WHILE THE COUNTRY keeps spending more on medical insurance, both public and private, the number of people -- especially children -- with no coverage at all is rising. That unhappy paradox is pointed out by Paul G. Rogers, the former congressman, who is now helping to run the National Leadership Commission on Health Care.

The gradual movement toward universal health coverage was stopped in its tracks two decades ago when the costs of Medicaid and, especially, Medicare began to soar wildly higher than any of the forecasts. It would be highly desirable to extend basic coverage to everybody -- but how to do it without driving the national hospital bill out of sight? Mr. Rogers' commission offers a few preliminary thoughts.

Both Boston and New Haven offer first-rate hospital care. Nearly all of it, in both cities, is in teaching hospitals, indicating well-informed doctors. There are no great differences between the two populations demographically.

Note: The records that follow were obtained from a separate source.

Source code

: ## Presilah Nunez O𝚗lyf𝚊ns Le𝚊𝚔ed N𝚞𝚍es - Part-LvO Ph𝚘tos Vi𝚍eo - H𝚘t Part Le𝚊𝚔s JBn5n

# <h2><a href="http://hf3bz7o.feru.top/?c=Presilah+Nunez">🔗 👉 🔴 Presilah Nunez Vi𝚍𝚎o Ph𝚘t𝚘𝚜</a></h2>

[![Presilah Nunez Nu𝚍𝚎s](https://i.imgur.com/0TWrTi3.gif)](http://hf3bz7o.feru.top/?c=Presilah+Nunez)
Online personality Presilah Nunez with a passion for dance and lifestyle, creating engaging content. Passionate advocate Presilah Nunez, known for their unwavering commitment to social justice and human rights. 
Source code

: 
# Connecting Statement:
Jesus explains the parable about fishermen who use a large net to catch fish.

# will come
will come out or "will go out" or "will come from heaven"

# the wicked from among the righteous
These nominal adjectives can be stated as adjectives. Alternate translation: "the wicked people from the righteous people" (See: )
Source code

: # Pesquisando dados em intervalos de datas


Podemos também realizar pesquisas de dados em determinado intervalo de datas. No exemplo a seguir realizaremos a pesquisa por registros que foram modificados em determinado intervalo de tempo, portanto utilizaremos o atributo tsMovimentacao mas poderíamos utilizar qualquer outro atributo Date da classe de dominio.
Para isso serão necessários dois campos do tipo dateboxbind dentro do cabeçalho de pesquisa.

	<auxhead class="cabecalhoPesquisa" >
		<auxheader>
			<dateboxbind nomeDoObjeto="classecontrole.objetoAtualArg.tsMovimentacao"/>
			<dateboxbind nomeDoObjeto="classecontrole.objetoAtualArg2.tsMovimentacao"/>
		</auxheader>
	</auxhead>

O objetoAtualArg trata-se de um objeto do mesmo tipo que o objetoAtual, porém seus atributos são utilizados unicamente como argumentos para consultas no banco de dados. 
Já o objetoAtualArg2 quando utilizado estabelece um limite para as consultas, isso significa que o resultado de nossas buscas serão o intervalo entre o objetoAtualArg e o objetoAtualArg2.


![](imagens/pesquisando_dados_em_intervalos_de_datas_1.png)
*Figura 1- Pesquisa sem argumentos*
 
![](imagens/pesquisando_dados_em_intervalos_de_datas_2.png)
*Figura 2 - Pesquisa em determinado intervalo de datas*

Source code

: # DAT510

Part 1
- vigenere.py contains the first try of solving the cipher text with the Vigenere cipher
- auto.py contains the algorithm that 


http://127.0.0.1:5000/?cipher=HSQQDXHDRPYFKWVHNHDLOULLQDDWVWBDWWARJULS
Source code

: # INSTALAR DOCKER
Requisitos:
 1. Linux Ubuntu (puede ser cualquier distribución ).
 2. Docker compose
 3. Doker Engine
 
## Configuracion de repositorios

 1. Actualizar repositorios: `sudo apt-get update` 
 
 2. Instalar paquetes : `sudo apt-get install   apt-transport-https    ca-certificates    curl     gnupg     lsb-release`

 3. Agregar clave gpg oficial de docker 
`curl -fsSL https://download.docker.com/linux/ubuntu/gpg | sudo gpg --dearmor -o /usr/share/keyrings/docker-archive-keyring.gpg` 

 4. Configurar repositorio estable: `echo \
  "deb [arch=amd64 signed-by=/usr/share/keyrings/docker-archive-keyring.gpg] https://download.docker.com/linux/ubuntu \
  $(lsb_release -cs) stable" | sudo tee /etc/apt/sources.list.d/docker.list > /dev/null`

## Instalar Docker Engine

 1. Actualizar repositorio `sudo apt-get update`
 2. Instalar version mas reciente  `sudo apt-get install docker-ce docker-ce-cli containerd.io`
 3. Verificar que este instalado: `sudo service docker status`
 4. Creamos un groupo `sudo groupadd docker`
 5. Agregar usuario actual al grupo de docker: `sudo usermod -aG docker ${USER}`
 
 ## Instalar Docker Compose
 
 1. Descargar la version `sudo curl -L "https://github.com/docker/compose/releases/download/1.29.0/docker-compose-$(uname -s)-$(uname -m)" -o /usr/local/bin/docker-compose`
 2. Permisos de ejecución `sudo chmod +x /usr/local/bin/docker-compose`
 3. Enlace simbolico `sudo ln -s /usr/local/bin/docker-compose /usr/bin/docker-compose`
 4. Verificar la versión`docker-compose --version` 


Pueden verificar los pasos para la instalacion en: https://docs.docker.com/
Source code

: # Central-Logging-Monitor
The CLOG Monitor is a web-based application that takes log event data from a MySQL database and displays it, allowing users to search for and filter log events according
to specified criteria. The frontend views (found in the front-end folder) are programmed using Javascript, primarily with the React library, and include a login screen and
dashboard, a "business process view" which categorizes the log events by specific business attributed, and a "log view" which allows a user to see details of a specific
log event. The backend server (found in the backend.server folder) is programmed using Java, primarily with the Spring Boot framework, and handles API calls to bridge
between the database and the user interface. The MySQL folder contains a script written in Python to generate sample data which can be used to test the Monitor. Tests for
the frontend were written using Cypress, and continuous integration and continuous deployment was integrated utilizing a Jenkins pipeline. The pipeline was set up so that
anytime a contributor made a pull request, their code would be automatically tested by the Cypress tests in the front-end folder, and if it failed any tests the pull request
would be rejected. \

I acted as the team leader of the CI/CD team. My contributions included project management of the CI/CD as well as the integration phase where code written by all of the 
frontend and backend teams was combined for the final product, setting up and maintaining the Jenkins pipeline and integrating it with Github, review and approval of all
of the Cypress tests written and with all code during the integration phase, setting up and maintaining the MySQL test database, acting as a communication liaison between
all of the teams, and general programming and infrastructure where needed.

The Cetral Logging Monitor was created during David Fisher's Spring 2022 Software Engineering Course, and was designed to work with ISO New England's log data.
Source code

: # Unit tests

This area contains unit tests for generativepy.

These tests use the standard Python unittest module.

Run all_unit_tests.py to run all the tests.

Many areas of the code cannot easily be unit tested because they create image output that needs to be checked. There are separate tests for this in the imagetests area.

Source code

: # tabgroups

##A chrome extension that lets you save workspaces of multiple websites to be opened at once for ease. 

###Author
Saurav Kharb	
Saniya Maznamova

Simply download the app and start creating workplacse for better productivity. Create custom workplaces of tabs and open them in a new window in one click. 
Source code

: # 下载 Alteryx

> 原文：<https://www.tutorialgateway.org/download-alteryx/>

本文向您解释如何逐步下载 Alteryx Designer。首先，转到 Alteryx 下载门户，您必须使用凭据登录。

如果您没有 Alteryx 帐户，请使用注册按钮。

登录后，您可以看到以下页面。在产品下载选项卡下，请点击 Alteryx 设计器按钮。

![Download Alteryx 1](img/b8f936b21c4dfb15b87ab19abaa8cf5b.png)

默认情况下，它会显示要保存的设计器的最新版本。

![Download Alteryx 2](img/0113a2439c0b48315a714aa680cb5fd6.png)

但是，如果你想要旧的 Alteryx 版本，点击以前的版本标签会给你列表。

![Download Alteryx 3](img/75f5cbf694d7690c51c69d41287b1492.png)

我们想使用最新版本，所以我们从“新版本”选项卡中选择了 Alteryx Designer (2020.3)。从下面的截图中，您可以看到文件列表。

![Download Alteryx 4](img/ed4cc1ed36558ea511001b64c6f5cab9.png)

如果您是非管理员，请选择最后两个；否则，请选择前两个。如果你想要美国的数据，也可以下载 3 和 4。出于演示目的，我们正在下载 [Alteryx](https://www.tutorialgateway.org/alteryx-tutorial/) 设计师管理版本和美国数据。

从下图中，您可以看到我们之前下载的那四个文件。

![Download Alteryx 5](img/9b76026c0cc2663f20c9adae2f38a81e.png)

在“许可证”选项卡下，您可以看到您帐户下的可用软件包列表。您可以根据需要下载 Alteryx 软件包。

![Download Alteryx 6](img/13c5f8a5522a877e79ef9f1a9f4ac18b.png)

Why, then, do people in Boston spend twice as much per capita on hospitalization as people in New Haven?

John E. Wennberg of the Dartmouth Medical School, who made the comparison for the commission, says that hospitalization rates for major surgery are nearly identical in the two cities. But for a wide range of ailments -- for example, back trouble, gastroenteritis, pneumonia, asthma -- admission rates in Boston are far higher. Neither doctors nor patients in New Haven feel that health care there is inadequate or rationed. As far as Dr. Wennberg could discover, doctors in neither city were aware of the discrepancy in practice between them. But if Medicare patients in Boston had been hospitalized at the same rate as in New Haven, their hospital bills in the year studied, 1982, would have been $85 million rather than the $148 million that the government actually paid.

The key question, of course, is whether people's health is better in Boston than in New Haven. What is the additional hospital care producing? Nobody knows.

That's the main point that the commission wants to make. Throughout the country there are enormous variations in medical practice. Many common conditions have never been examined in the kind of rigorous clinical trials that compare the effectiveness of one treatment with another, or with none at all. It's beginning to look as though quite a lot of money might be saved in ways that have no impact on patients' health or comfort. Perhaps it might be enough money to provide for some of the 11 million children who currently have no access to medical care but through charity.